On Fri, Sep 05, 2025 at 08:18:25AM -0700, Alexei Starovoitov wrote:
> On Thu, Sep 4, 2025 at 11:20 PM Peilin Ye <yepeilin@xxxxxxxxxx> wrote:
> >
> > Calling bpf_map_kmalloc_node() from __bpf_async_init() can cause various
> > locking issues; see the following stack trace (edited for style) as one
> > example:
> >
> > ...
> >  [10.011566]  do_raw_spin_lock.cold
> >  [10.011570]  try_to_wake_up             (5) double-acquiring the same
> >  [10.011575]  kick_pool                      rq_lock, causing a hardlockup
> >  [10.011579]  __queue_work
> >  [10.011582]  queue_work_on
> >  [10.011585]  kernfs_notify
> >  [10.011589]  cgroup_file_notify
> >  [10.011593]  try_charge_memcg           (4) memcg accounting raises an
> >  [10.011597]  obj_cgroup_charge_pages        MEMCG_MAX event
> >  [10.011599]  obj_cgroup_charge_account
> >  [10.011600]  __memcg_slab_post_alloc_hook
> >  [10.011603]  __kmalloc_node_noprof
> > ...
> >  [10.011611]  bpf_map_kmalloc_node
> >  [10.011612]  __bpf_async_init
> >  [10.011615]  bpf_timer_init             (3) BPF calls bpf_timer_init()

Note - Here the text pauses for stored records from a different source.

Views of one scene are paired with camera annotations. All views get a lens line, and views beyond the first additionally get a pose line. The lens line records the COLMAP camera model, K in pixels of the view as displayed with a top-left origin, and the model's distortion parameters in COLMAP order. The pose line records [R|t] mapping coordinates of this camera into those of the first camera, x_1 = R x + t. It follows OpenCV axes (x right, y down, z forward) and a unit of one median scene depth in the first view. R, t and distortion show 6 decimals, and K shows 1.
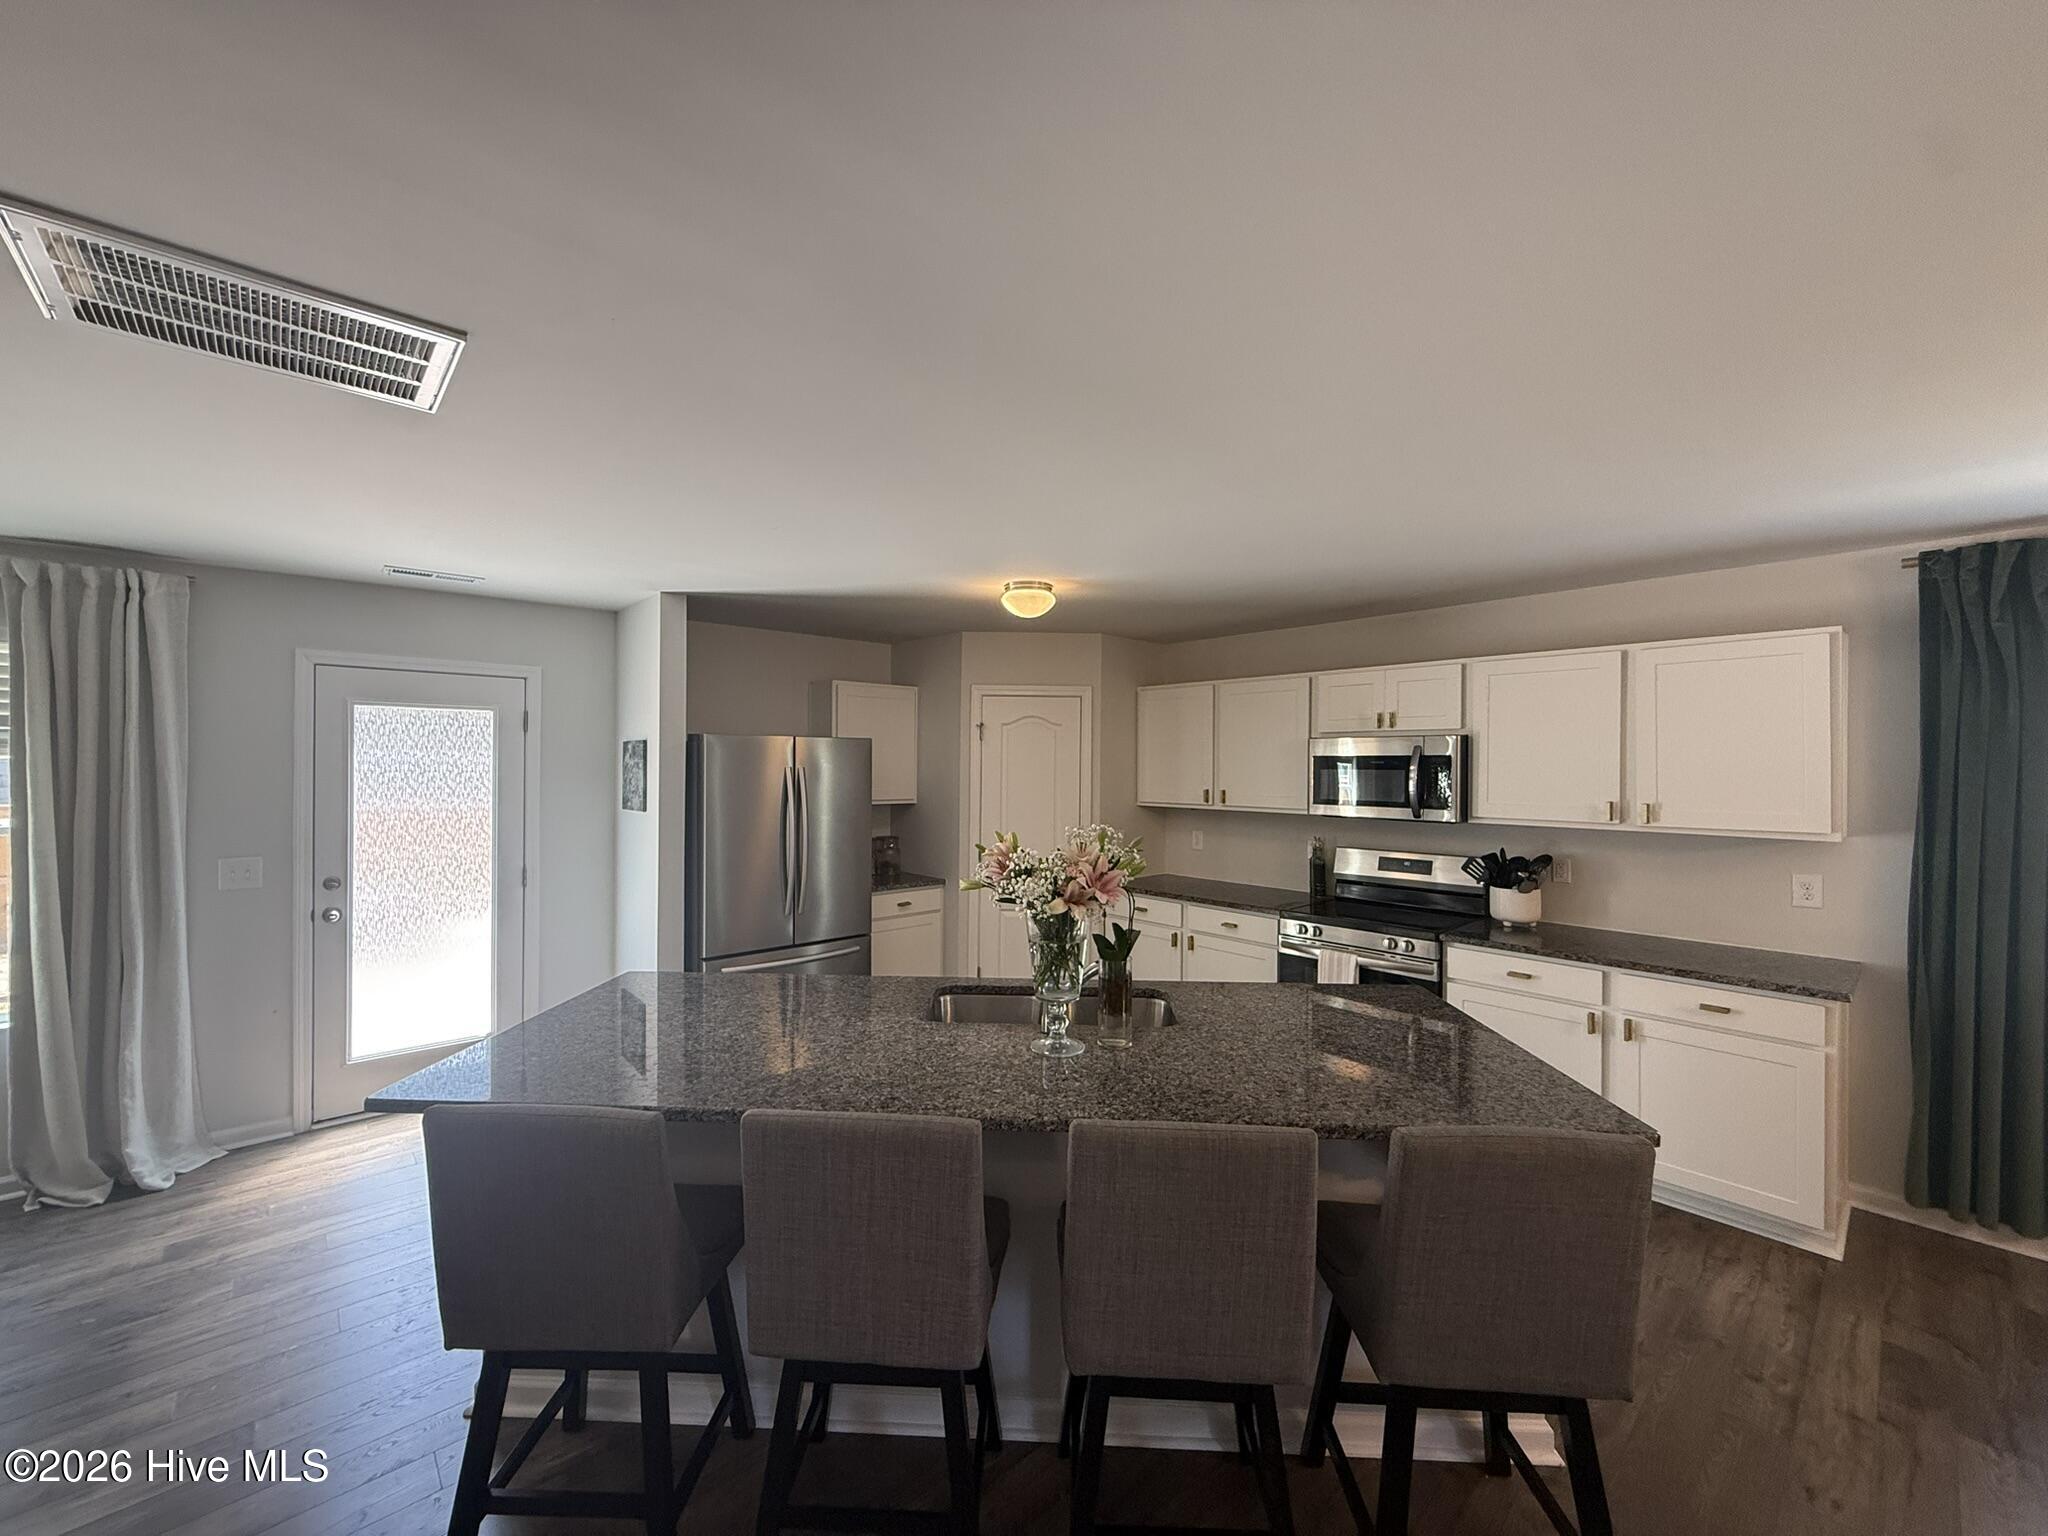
lens RADIAL K [[816.0, 0, 1023.3], [0, 816.0, 767.2], [0, 0, 1]] dist [0.001809, -0.000730]
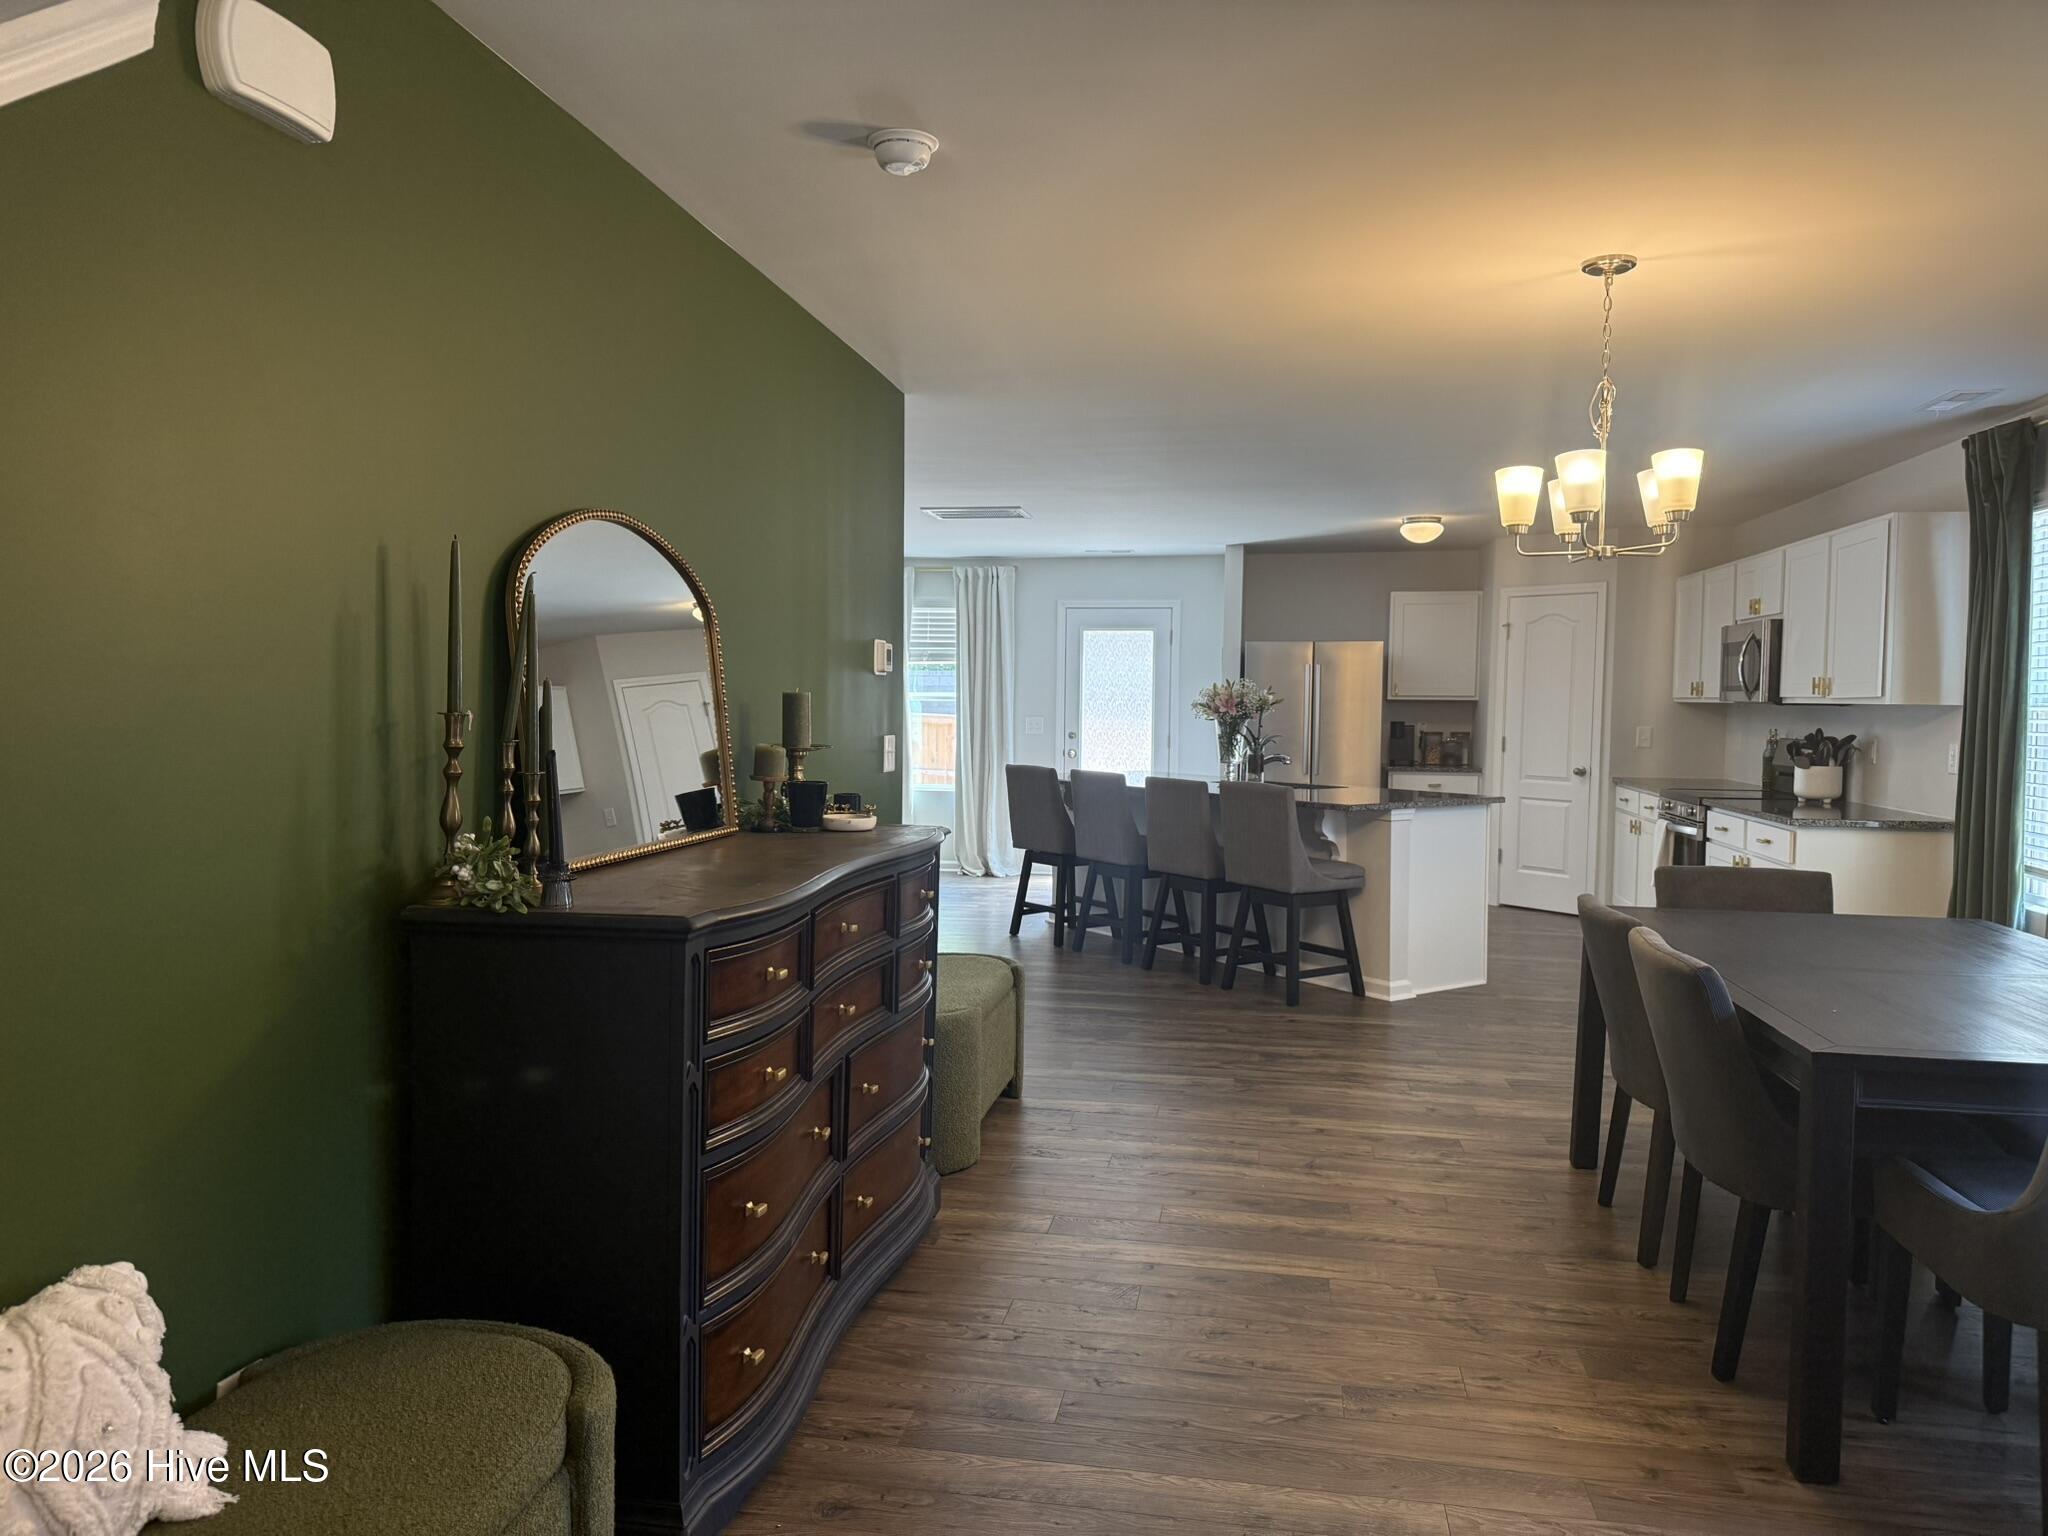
lens RADIAL K [[1444.7, 0, 1021.3], [0, 1444.7, 773.4], [0, 0, 1]] dist [0.040852, -0.051007]
pose [[0.612757, 0.041056, -0.789205, 1.508067], [-0.006906, 0.998890, 0.046602, 0.082613], [0.790242, -0.023105, 0.612360, -0.959168]]
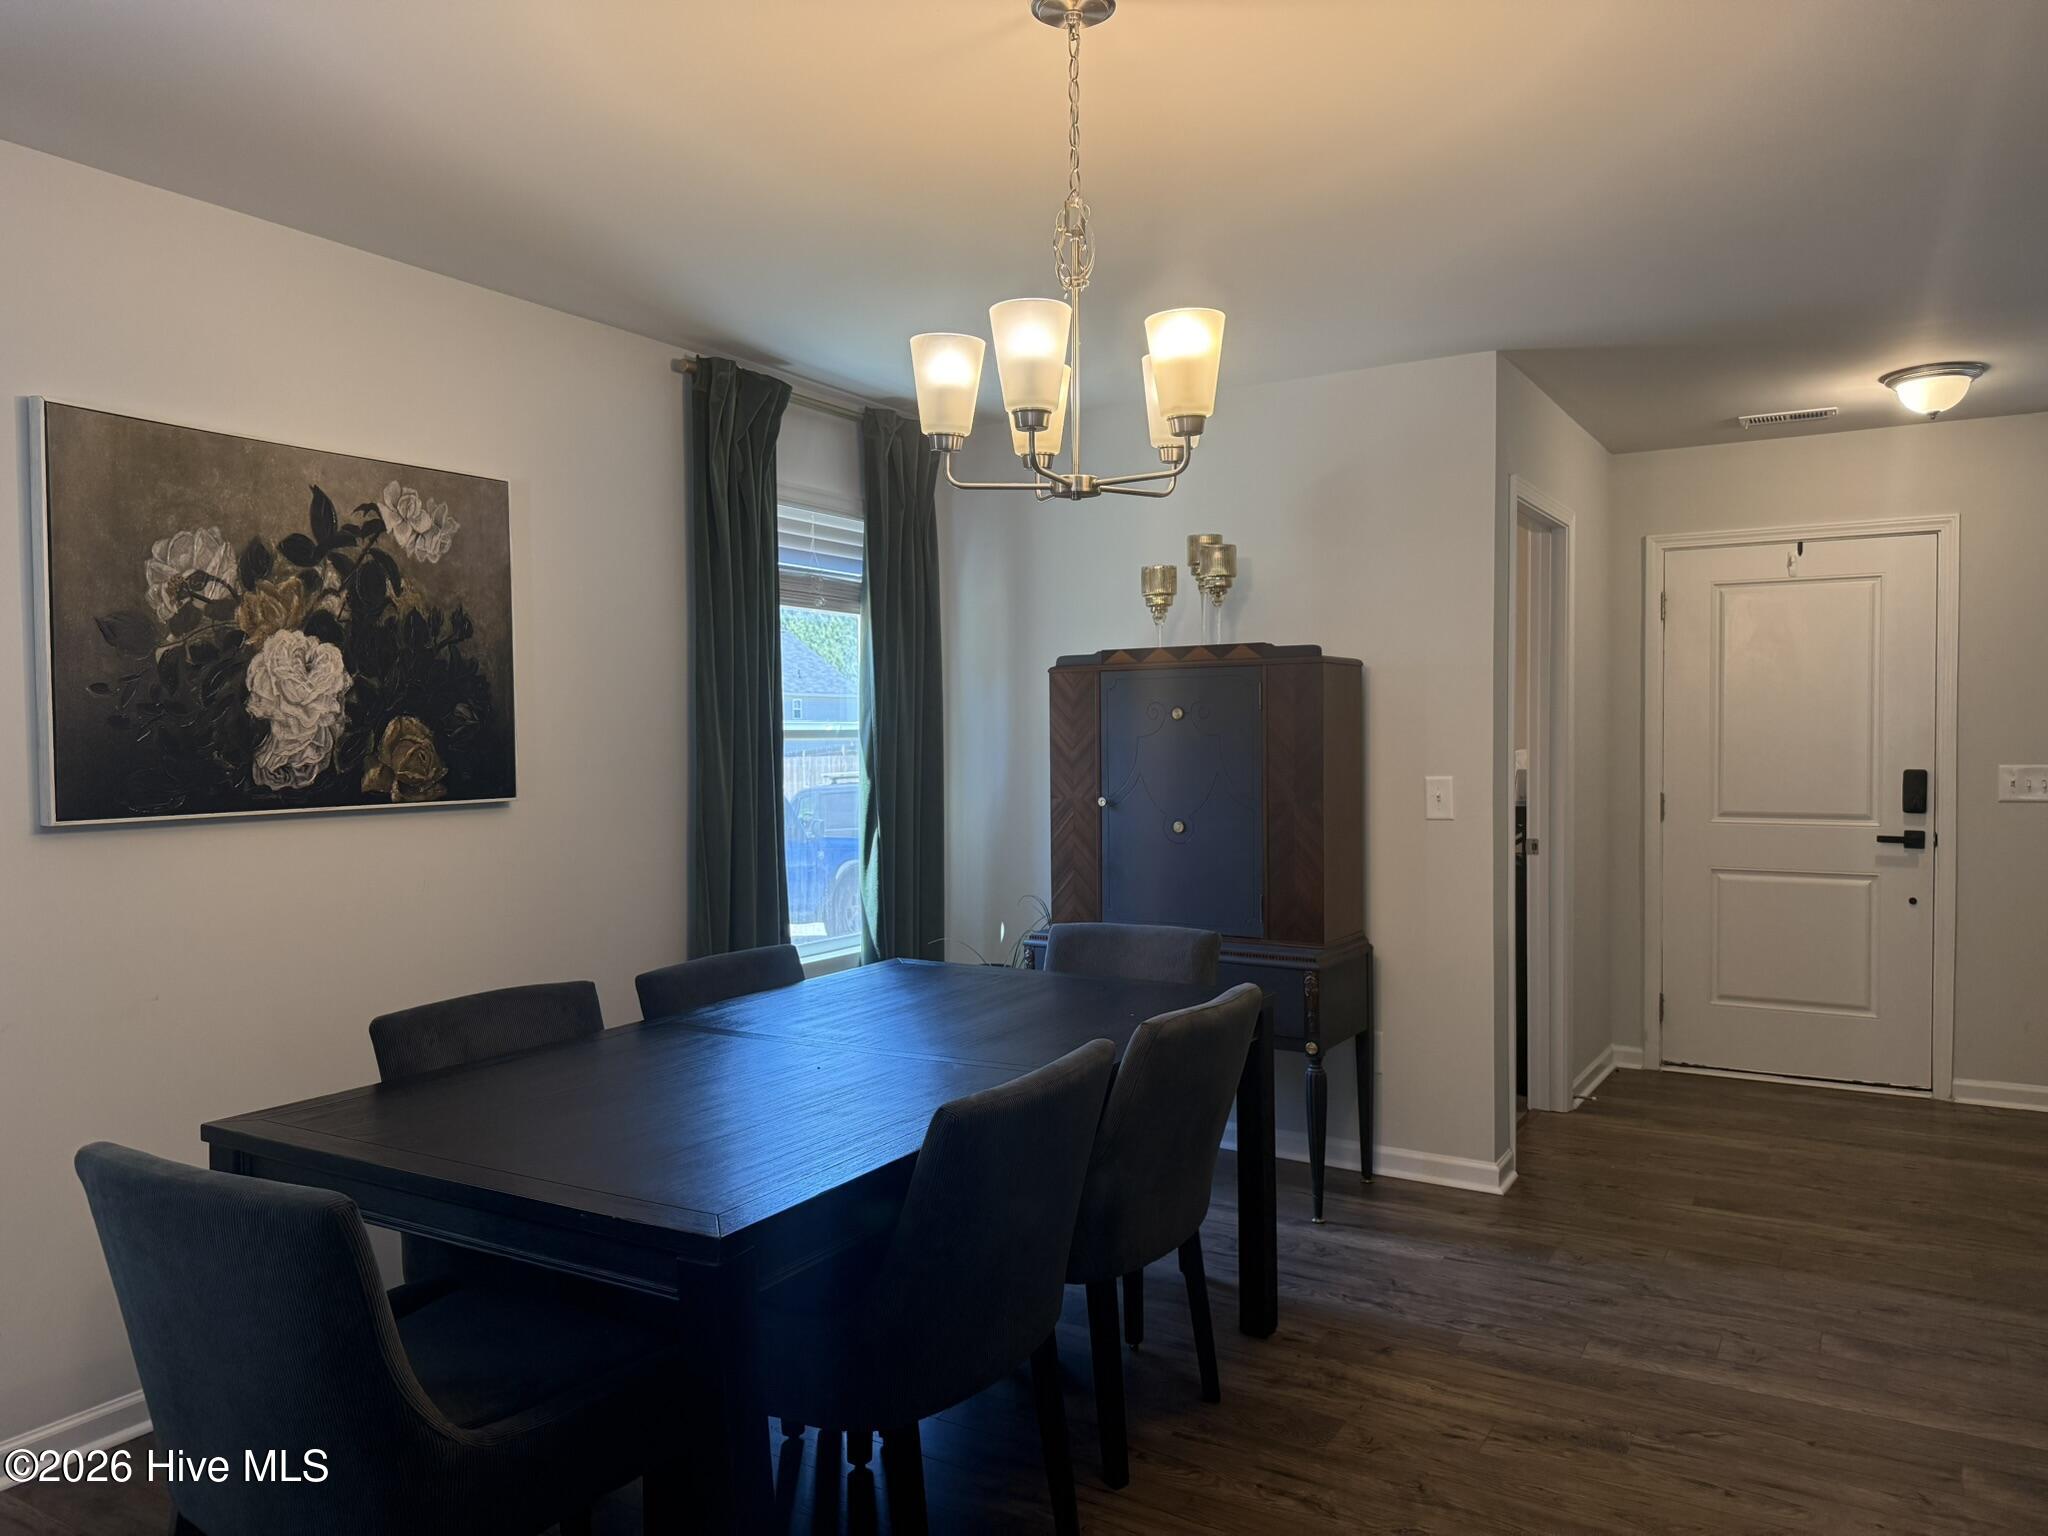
lens RADIAL K [[1444.7, 0, 1018.9], [0, 1444.7, 767.9], [0, 0, 1]] dist [0.040852, -0.051007]
pose [[-0.287595, -0.023826, 0.957456, 0.367680], [0.006264, 0.999622, 0.026757, 0.077230], [-0.957732, 0.013693, -0.287337, 0.183306]]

> >  [10.011617]  bpf_prog_xxxxxxxxxxxxxxxx_fcg_runnable
> >  [10.011619]  bpf__sched_ext_ops_runnable
> >  [10.011620]  enqueue_task_scx           (2) BPF runs with rq_lock held
> >  [10.011622]  enqueue_task
> >  [10.011626]  ttwu_do_activate
> >  [10.011629]  sched_ttwu_pending         (1) grabs rq_lock
> > ...
> >
> > The above was reproduced on bpf-next (b338cf849ec8) by modifying
> > ./tools/sched_ext/scx_flatcg.bpf.c to call bpf_timer_init() during
> > ops.runnable(), and hacking [1] the memcg accounting code a bit to make
> > it (much more likely to) raise an MEMCG_MAX event from a
> > bpf_timer_init() call.
> >
> > We have also run into other similar variants both internally (without
> > applying the [1] hack) and on bpf-next, including:
> >
> >  * run_timer_softirq() -> cgroup_file_notify()
> >    (grabs cgroup_file_kn_lock) -> try_to_wake_up() ->
> >    BPF calls bpf_timer_init() -> bpf_map_kmalloc_node() ->
> >    try_charge_memcg() raises MEMCG_MAX ->
> >    cgroup_file_notify() (tries to grab cgroup_file_kn_lock again)
> >
> >  * __queue_work() (grabs worker_pool::lock) -> try_to_wake_up() ->
> >    BPF calls bpf_timer_init() -> bpf_map_kmalloc_node() ->
> >    try_charge_memcg() raises MEMCG_MAX -> m() ->
> >    __queue_work() (tries to grab the same worker_pool::lock)
> >  ...
> >
> > As pointed out by Kumar, we can use bpf_mem_alloc() and friends for
> > bpf_hrtimer and bpf_work, to skip memcg accounting.
> 
> This is a short term workaround that we shouldn't take.
> Long term bpf_mem_alloc() will use kmalloc_nolock() and
> memcg accounting that was already made to work from any context
> except that the path of memcg_memory_event() wasn't converted.
> 
> Shakeel,
> 
> Any suggestions how memcg_memory_event()->cgroup_file_notify()
> can be fixed?
> Can we just trylock and skip the event?

Will !gfpflags_allow_spinning(gfp_mask) be able to detect such call
chains? If yes, then we can change memcg_memory_event() to skip calls to
cgroup_file_notify() if spinning is not allowed.